Even Leo Rosten’s “The New Joys of Yiddish,” whose earlier edition is used by many as an authority on spelling Yiddish words commonly used in America, throws its hands up in surrender: “The proper transliteration of this festival’s name remains one of the great mysteries of modern Jewish life,” it says.
There is no correct way to spell a transliterated word. I've always spelt the festival "Chanukah" although I say "ħanukeh". Yiddish has so many dialects that I have rarely heard two people speak the same way.
My zajda was from a different part of Europe to my teachers at Sholem Aleichem College. I ended up with a confused pronunciation based on who managed to get the word in my brain first.

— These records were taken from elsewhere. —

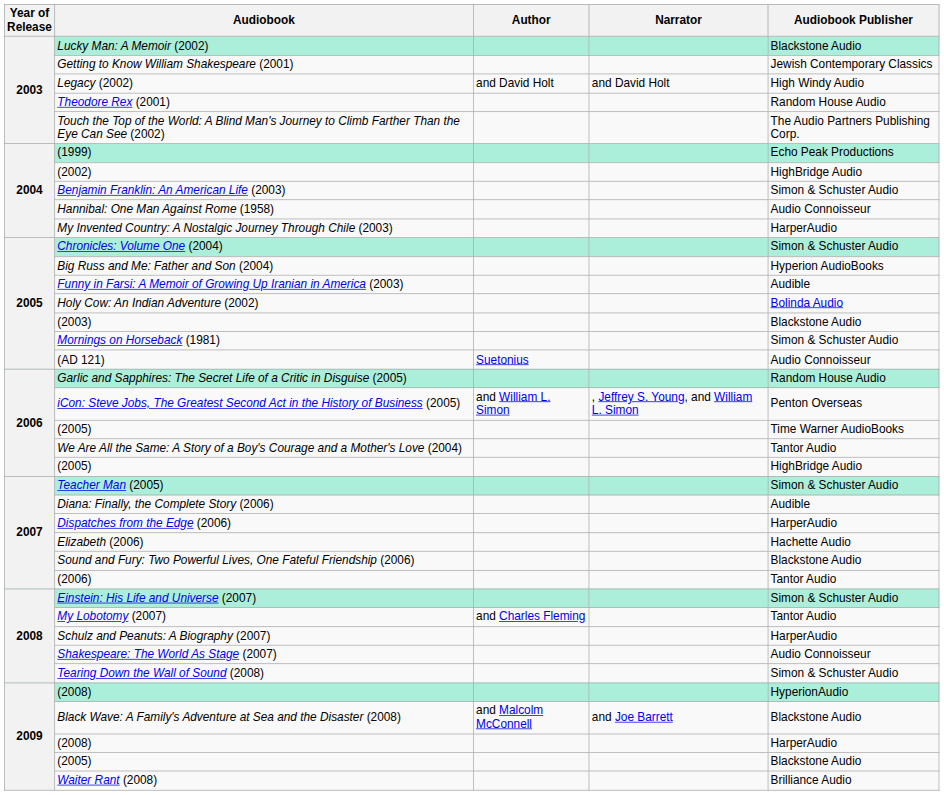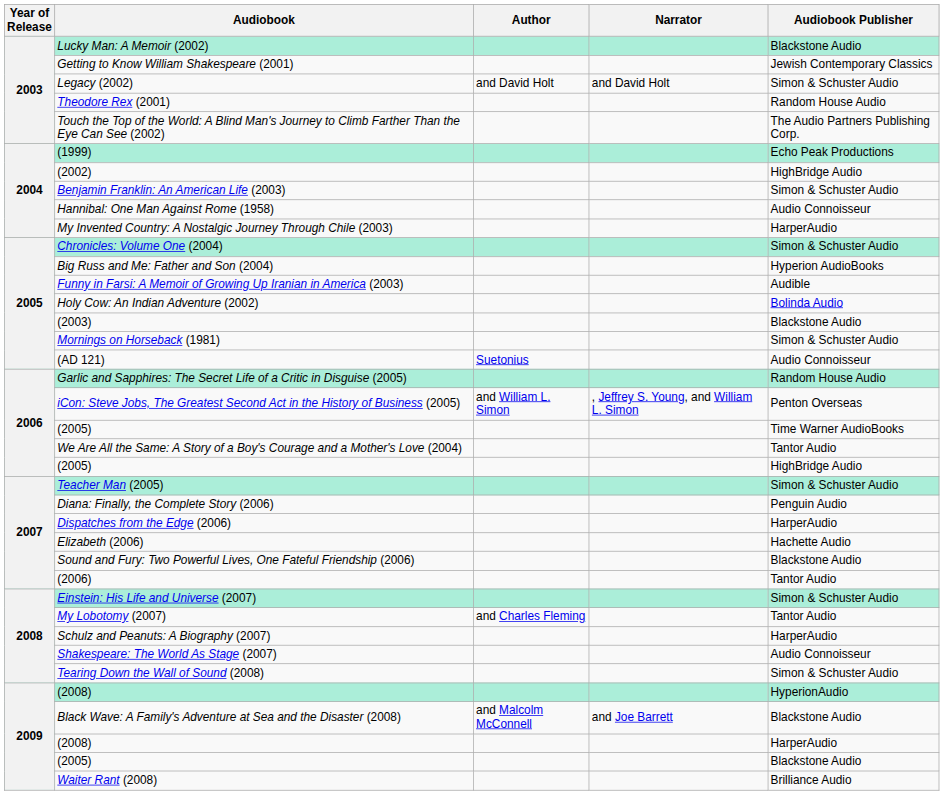Legacy (2002) | Audiobook Publisher: High Windy Audio -> Simon & Schuster Audio
Diana: Finally, the Complete Story (2006) | Audiobook Publisher: Audible -> Penguin Audio
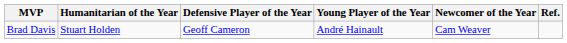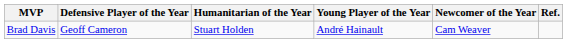columns swapped: Defensive Player of the Year <-> Humanitarian of the Year
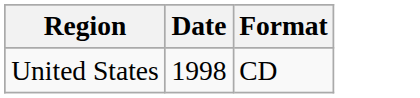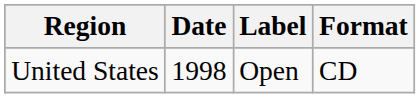+ column: Label | Open
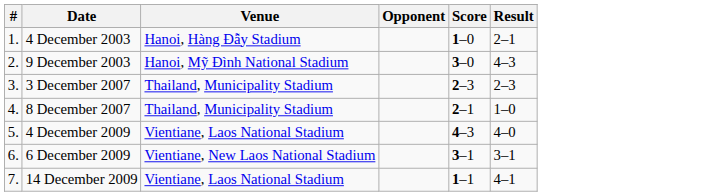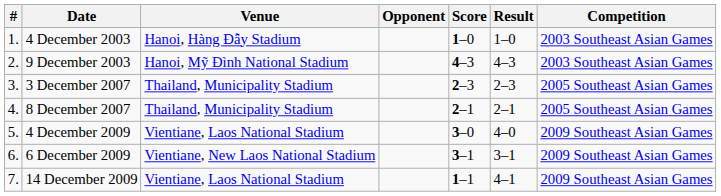+ column: Competition | 2003 Southeast Asian Games | 2003 Southeast Asian Games | 2005 Southeast Asian Games | 2005 Southeast Asian Games | 2009 Southeast Asian Games | 2009 Southeast Asian Games | 2009 Southeast Asian Games
4 December 2003 | Result: 2–1 -> 1–0
9 December 2003 | Score: 3–0 -> 4–3
8 December 2007 | Result: 1–0 -> 2–1
4 December 2009 | Score: 4–3 -> 3–0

I remember a teacher in prep or grade 1 trying to get me to pronounce the Yiddish word for chicken soup the same way she did. I refused. To this day it is "yo-eħ" and will never be "yoiħ" as long as it comes from my lips and tongue.
Yiddish pronunciation is a lot like chicken soup: everybody's grandmother did it the best way.
On the other hand, the spelling of transliterated words is only correct if the person reading it can approximate the same sounds out loud. Therefore knaidel, kneidel and kneydl are all correct enough as long as they are not too dense and add a decent mouth-feel to the yoech.